> Excerpt to read:
• • •

It is understandable that a work of such proportions will undergo some significant changes over time. But it is also evident that it cannot be begun without a detailed plan for how it is supposed to come out when completed, and for how it should be executed. The main problem that had to be solved, was how to unify such a large painted area (the ceiling is 40x14 meters). Another problem was the foreshortening, since the ceiling is not entirely flat but contains several convex spandrels and pendentives. The development from the early sketches to the final composition is, however, in itself not important in this context. Only that the work had to be done.(10)

Of course Michelangelo had to rely on assistants. The anecdotes told by Vasari and Condivi about the artist making everything except grounding the colours himself are most certainly not true. William E Wallace has found and named 13 assistants. Most of them came from Ghirlandajo's workshop, where Michelangelo himself had received his training. Some of the others belonged to Michelangelo's friend Giuliano da Sangallo's workshop and family. According to a letter to Michelangelo from Michi the 28 September 1510 two assistants were working in the chapel while Michelangelo himself was away. Presumably they were enlarging drawings, transferring cartoons, making preliminary indications in the plaster, etc.(11)

The practice of painting frescoes was going through some important changes in the beginning of the 16th century, but the revolutionary redirection it took at the end of the 13th century was still followed. Most innovative was not the technique of fresco painting itself, but rather the method of giornate. It meant that the composition was outlined below the top layer of the plaster al secco. The advantage was that the composition now could be painted, and even re-painted, on the wall before actual fresco painting started. The strong underpainting, the sinopia, would shine through the final, thin fresco layer, the intonacco. On the intonacco the fresco was painted one giornata at a time.(12) In the 16th century cartoons became more important and careful underpainting less common. We know that Raphael, working at the same time and place as Michelangelo, used cartoons for The School of Athens. They are still preserved and are quite detailed, but contain only the figures, very little of the important architecture of the scene. The cartoons were transferred to the wall by incising the lines with a stylos or by perforating them and then powdering the cartoon with charcoal.(13)

As for the Sistine chapel ceiling we have almost no working material left, only the work itself. There are a few drawings, one early sketch for the composition, and some studies-of which one could be a sketch for the cartoon-head of Haman.(14) It has been assumed that the drawings and cartoons were destroyed by Michelangelo himself, not to make anyone know how much work it had cost him to complete the ceiling.(15)

Probably very little painting was done in the chapel before the over-all composition and the cartoons were ready. In a letter to his banker Giovanni Francesco Fatucci, in December 1523, Michelangelo complains about having to leave Florence in 1508 for Rome. Working on the Battle of Cascina for the Town Hall of the City, he says, I "had already done the cartoon, as is known to all Florence, so that the money seemed to me half earned".(16) If the preparation of this cartoon was considered half the job done, the preparations for painting the vast and complex ceiling of the Sistine chapel must have been even more demanding and thorough. Because of the difficult foreshortening it seems plausible that quite a lot of underpainting was done, at least for the architecture. Even today it can be seen that cartoons have been used for many of the heads, which have traces from styluses and charcoal.(17)

• • •

Stored data entries:
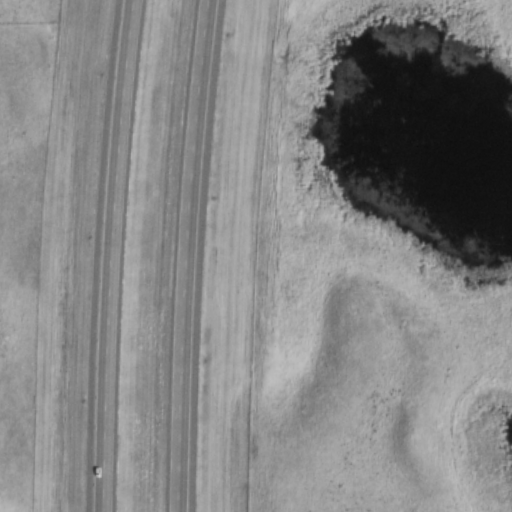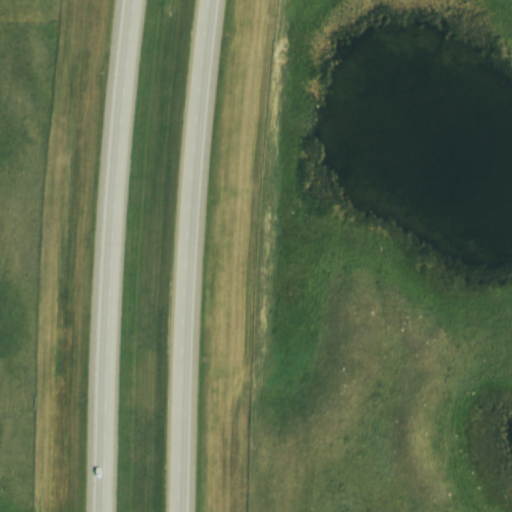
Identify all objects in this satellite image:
road: (110, 255)
road: (191, 255)
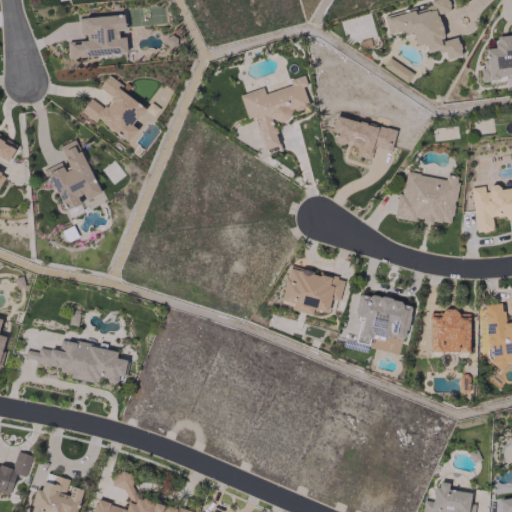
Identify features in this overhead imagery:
road: (510, 6)
building: (424, 28)
road: (17, 37)
building: (98, 37)
building: (498, 58)
building: (396, 69)
building: (272, 108)
building: (113, 109)
building: (361, 135)
building: (5, 151)
building: (71, 177)
road: (352, 186)
building: (425, 197)
building: (489, 205)
road: (411, 258)
road: (315, 260)
road: (386, 286)
building: (309, 289)
building: (380, 317)
building: (447, 331)
building: (1, 348)
building: (80, 360)
building: (463, 383)
road: (162, 446)
building: (13, 470)
building: (53, 496)
building: (132, 499)
building: (445, 499)
building: (504, 505)
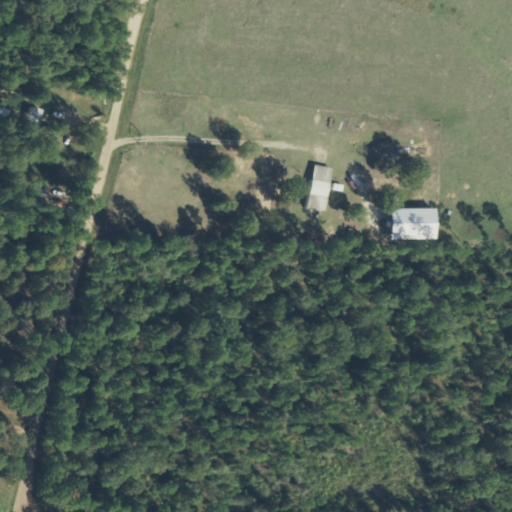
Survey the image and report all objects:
road: (54, 163)
building: (324, 189)
building: (419, 224)
road: (84, 255)
road: (214, 510)
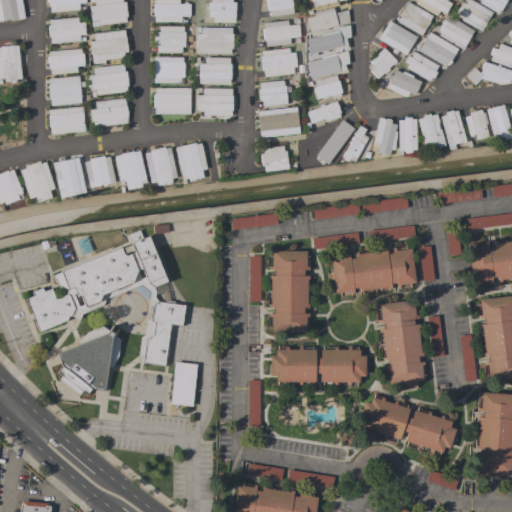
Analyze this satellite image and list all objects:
building: (338, 0)
building: (322, 1)
building: (318, 2)
building: (491, 4)
building: (492, 4)
building: (62, 5)
building: (64, 5)
building: (431, 5)
building: (433, 5)
building: (276, 7)
building: (278, 7)
building: (9, 9)
building: (10, 9)
building: (169, 10)
building: (219, 10)
building: (220, 10)
building: (168, 11)
building: (105, 12)
building: (106, 12)
building: (471, 13)
building: (473, 14)
road: (375, 17)
building: (412, 18)
building: (413, 18)
building: (326, 19)
building: (319, 20)
building: (64, 29)
road: (17, 30)
building: (64, 30)
building: (453, 31)
building: (454, 31)
building: (277, 32)
building: (278, 32)
building: (509, 36)
building: (394, 37)
building: (395, 37)
building: (509, 37)
building: (167, 39)
building: (168, 39)
building: (328, 39)
building: (212, 40)
building: (213, 40)
building: (106, 45)
building: (107, 45)
building: (438, 49)
building: (434, 50)
building: (501, 55)
building: (501, 55)
road: (467, 59)
building: (62, 60)
building: (63, 60)
building: (276, 61)
building: (8, 62)
building: (276, 62)
building: (380, 62)
building: (9, 63)
building: (378, 63)
building: (324, 65)
building: (325, 65)
building: (420, 65)
building: (418, 66)
road: (138, 69)
building: (165, 69)
building: (167, 69)
building: (212, 71)
building: (213, 71)
building: (488, 74)
building: (494, 74)
road: (34, 76)
building: (107, 79)
building: (108, 79)
building: (401, 83)
building: (401, 84)
road: (243, 86)
building: (324, 86)
building: (326, 87)
building: (62, 90)
building: (63, 90)
building: (271, 92)
building: (270, 93)
building: (169, 100)
building: (170, 100)
building: (212, 101)
building: (213, 101)
road: (383, 110)
building: (107, 112)
building: (107, 112)
building: (323, 112)
building: (320, 113)
building: (510, 113)
building: (510, 115)
building: (63, 120)
building: (65, 120)
building: (275, 122)
building: (276, 122)
building: (496, 123)
building: (497, 123)
building: (473, 124)
building: (475, 124)
building: (450, 128)
building: (451, 128)
building: (429, 130)
building: (428, 131)
building: (381, 135)
building: (404, 135)
building: (405, 135)
building: (382, 137)
road: (120, 140)
building: (332, 141)
building: (332, 142)
building: (353, 143)
building: (353, 145)
building: (271, 158)
building: (272, 158)
building: (188, 161)
building: (189, 161)
building: (158, 165)
building: (159, 165)
building: (129, 168)
building: (128, 169)
building: (96, 171)
building: (98, 171)
building: (66, 177)
building: (67, 177)
road: (255, 179)
building: (35, 180)
building: (35, 181)
building: (8, 187)
building: (9, 187)
building: (501, 189)
building: (456, 195)
building: (457, 195)
building: (381, 204)
building: (382, 204)
building: (332, 210)
building: (334, 211)
road: (403, 216)
building: (251, 220)
building: (488, 220)
building: (252, 221)
building: (159, 229)
building: (389, 233)
building: (449, 237)
building: (333, 240)
building: (451, 241)
building: (490, 261)
building: (491, 261)
building: (423, 263)
building: (371, 270)
building: (371, 270)
building: (107, 274)
building: (252, 278)
building: (286, 291)
building: (287, 291)
building: (111, 293)
road: (443, 297)
building: (47, 308)
building: (157, 329)
building: (497, 335)
building: (434, 336)
building: (496, 338)
building: (399, 343)
building: (400, 343)
road: (14, 350)
building: (466, 357)
building: (86, 360)
building: (88, 360)
building: (314, 365)
building: (316, 365)
road: (204, 380)
building: (180, 383)
building: (182, 384)
road: (18, 397)
building: (252, 403)
building: (404, 423)
road: (9, 424)
building: (405, 424)
building: (493, 434)
building: (494, 434)
road: (161, 436)
road: (68, 442)
road: (15, 459)
road: (394, 469)
building: (263, 471)
road: (63, 474)
building: (308, 478)
building: (440, 479)
building: (442, 481)
parking lot: (14, 483)
road: (126, 490)
building: (268, 500)
building: (270, 500)
road: (360, 502)
building: (31, 506)
building: (32, 506)
road: (451, 506)
building: (392, 509)
building: (398, 510)
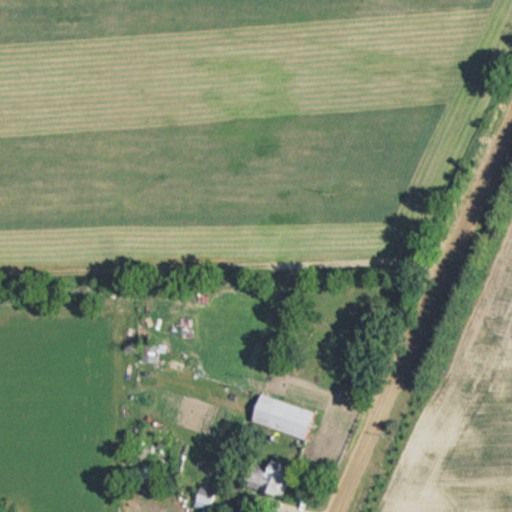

• • •

> Written tasks:
1 – List every calendar year that the passage on painting the Sistine chapel ceiling gives as a four-digit number.
2 – Reproduce the records word for word, the stretch from their start through the line that contains "road: (214, 510)", and leave the pictures out.

> Results:
1 – 1510, 1523, 1508

2 –
Identify all objects in this satellite image:
road: (110, 255)
road: (191, 255)
Identify features in this overhead imagery:
road: (510, 6)
building: (424, 28)
road: (17, 37)
building: (98, 37)
building: (498, 58)
building: (396, 69)
building: (272, 108)
building: (113, 109)
building: (361, 135)
building: (5, 151)
building: (71, 177)
road: (352, 186)
building: (425, 197)
building: (489, 205)
road: (411, 258)
road: (315, 260)
road: (386, 286)
building: (309, 289)
building: (380, 317)
building: (447, 331)
building: (1, 348)
building: (80, 360)
building: (463, 383)
road: (162, 446)
building: (13, 470)
building: (53, 496)
building: (132, 499)
building: (445, 499)
building: (504, 505)
Survey the image and report all objects:
road: (54, 163)
building: (324, 189)
building: (419, 224)
road: (84, 255)
road: (214, 510)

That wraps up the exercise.